● What you are asked to do: Using the data below, find how many lines include the word "CrtYd" and report that figure alone.

(Beginning of Information shown)

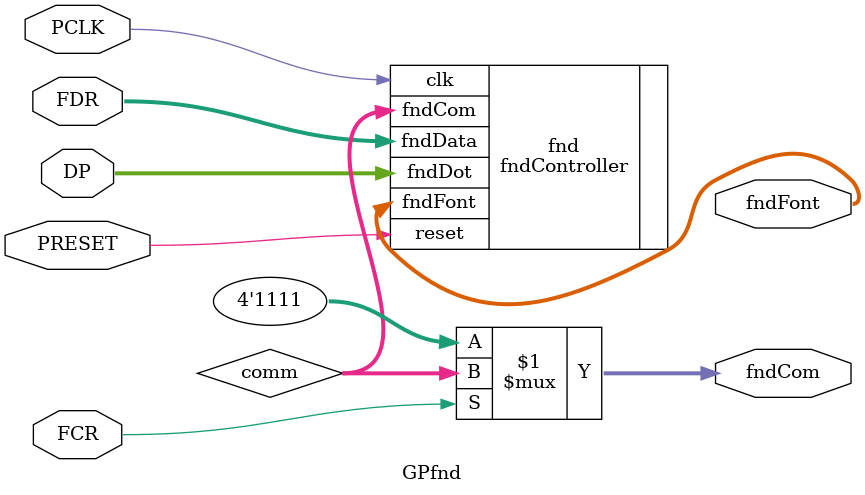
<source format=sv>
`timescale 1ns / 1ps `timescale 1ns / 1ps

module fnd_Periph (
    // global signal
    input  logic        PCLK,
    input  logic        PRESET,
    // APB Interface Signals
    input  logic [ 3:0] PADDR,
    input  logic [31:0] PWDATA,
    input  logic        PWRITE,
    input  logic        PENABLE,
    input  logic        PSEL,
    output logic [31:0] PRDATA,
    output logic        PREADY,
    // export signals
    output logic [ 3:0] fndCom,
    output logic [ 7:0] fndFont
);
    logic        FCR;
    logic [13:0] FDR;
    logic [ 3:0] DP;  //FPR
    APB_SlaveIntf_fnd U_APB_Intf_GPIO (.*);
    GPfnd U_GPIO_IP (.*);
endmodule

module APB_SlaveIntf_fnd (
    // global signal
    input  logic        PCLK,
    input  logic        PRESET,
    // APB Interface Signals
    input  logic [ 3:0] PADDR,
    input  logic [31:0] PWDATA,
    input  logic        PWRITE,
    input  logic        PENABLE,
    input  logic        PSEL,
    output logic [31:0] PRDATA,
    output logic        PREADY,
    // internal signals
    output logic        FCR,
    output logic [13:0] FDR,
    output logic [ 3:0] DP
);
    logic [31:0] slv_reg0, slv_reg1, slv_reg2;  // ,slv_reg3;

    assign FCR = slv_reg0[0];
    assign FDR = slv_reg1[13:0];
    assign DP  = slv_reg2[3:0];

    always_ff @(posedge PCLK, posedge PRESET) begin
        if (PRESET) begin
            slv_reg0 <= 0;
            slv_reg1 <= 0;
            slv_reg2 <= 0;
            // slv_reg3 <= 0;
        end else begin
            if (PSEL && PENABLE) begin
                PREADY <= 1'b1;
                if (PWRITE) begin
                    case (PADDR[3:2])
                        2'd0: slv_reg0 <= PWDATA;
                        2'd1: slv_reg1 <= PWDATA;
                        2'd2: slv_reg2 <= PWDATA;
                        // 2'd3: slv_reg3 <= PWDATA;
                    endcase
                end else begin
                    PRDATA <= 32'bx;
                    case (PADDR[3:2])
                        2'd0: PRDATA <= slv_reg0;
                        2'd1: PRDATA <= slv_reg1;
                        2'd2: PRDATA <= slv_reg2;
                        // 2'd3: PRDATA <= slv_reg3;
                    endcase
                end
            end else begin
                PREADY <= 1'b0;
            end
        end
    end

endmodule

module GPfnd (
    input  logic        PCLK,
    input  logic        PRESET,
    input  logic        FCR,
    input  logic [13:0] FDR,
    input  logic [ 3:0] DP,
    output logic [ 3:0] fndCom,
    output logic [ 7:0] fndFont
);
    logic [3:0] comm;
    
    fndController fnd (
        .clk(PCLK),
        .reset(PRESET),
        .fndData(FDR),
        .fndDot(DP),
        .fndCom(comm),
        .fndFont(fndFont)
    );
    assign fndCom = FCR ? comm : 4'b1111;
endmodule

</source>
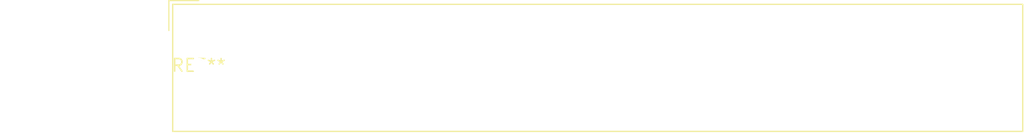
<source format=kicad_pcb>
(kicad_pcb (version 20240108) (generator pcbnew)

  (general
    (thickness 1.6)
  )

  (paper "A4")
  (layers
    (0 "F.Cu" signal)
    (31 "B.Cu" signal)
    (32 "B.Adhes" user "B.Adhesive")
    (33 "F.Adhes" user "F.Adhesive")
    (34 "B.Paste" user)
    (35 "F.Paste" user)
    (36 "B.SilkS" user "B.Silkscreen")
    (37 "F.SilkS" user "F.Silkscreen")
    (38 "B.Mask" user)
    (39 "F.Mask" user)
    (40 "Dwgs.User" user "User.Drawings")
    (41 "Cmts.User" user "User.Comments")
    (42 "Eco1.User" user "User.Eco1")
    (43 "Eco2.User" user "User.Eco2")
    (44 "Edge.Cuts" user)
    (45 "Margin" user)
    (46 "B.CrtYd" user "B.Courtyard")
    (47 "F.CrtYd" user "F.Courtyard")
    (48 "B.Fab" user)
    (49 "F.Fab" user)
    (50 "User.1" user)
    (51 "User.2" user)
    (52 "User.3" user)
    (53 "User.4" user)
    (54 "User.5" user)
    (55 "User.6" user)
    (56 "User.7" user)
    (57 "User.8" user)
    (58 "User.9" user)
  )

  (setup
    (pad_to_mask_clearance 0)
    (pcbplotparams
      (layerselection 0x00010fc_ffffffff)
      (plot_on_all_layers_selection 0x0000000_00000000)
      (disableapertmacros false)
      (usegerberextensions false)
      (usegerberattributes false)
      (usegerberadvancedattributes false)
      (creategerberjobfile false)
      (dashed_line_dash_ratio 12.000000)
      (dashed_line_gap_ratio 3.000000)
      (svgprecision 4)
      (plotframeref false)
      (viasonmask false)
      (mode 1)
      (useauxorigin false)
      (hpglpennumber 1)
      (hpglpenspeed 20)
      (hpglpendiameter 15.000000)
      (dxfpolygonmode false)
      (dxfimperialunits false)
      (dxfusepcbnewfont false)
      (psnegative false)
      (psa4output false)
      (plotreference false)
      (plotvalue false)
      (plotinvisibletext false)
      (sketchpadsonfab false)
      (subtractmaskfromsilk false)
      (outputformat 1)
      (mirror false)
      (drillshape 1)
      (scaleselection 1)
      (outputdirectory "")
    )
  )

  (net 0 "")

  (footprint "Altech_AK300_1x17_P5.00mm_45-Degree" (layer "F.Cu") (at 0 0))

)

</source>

(End of Information shown)

● Answer: 2